Trascrivi parola per parola, dal testo più avanti sulla lotta degli operai di Manesar, il brano che va da "Un’unità favorita dall’occupazione" fino a "sito senza entrarvi.".

## Testo riportato
○ ○ ○ ○ ○
È l’inizio del movimento.
“Quando
siamo arrivati, uscivamo tutti dagli stessi istituti tecnici. Assieme
eravamo apprendisti in fabbrica, si sono creati forti legami di
amicizia. Di colpo alcuni si sono trovati ad essere di ruolo, altri
sono rimasti precari, per lo stesso lavoro e per metà retribuzione”,
testimoniano Kumar e Ram. Oltre alle differenze di stipendio, gli
interinali non hanno accesso agli autobus aziendali e al premio di
Diwali (festa delle luci, equivalente al Natale). Provenienti da
famiglie contadine povere, questi giovani tra i 20 e i 25 anni
provano un misto di invidia e rivolta nei confronti del modo di
vivere dei centri urbani e commerciali di Gurgaon ai quali non
possono accedere. Ranjana Padhi, membro dell’organizzazione non
governativa People’s Union for Democratic Right (Pudr), analizza la
mobilitazione come “il
frutto di una forte consapevolezza di ciò che lo sfruttamento vuol
dire, in un contesto dove la precarietà è la norma, mentre l’80%
della mano d’opera era regolarmente assunta negli anni ’80. È ciò
che ha fatto nascere questa solidarietà inedita tra lavoratori fissi
e precari”.
Un’unità favorita dall’occupazione della fabbrica, un metodo
d’azione poco diffuso a Manesar, dove ci si raggruppa di solito
davanti ai cancelli del sito senza entrarvi.
Dopo
molte sospensioni e scioperi bianchi, la direzione decide la chiusura
(lock-out) per trenta giorni per sciopero illegale con l’obbligo di
firmare un impegno di “buona condotta”, per poter tornare al
lavoro. Sebbene i sindacati siano legali dal 1927, il diritto di
sciopero non esiste in India, che non ha ratificato la convenzione
dell’Organizzazione Internazionale del Lavoro (Oil) sulla
contrattazione collettiva. Dopo nove mesi di lotte, nel marzo 2012,
gli operai ottengono il riconoscimento del loro sindacato, il Maruti
Suzuki Workers Union (Mswu). Non si era visto un tale braccio di
ferro dal movimento contro la precarizzazione del 2005 presso il
produttore delle due ruote Honda Hero.
○ ○ ○ ○ ○
Dati:
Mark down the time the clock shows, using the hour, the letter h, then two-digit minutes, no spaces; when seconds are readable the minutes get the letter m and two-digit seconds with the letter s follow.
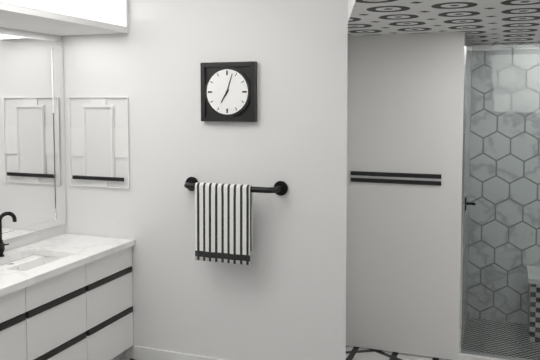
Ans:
7h03
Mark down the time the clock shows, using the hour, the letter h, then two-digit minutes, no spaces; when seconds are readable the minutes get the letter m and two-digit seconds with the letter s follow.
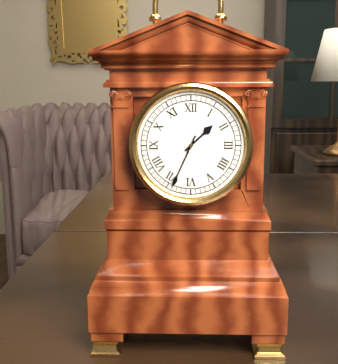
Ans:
○ ○ ○ ○ ○
## Risposta
Un’unità favorita dall’occupazione della fabbrica, un metodo
d’azione poco diffuso a Manesar, dove ci si raggruppa di solito
davanti ai cancelli del sito senza entrarvi.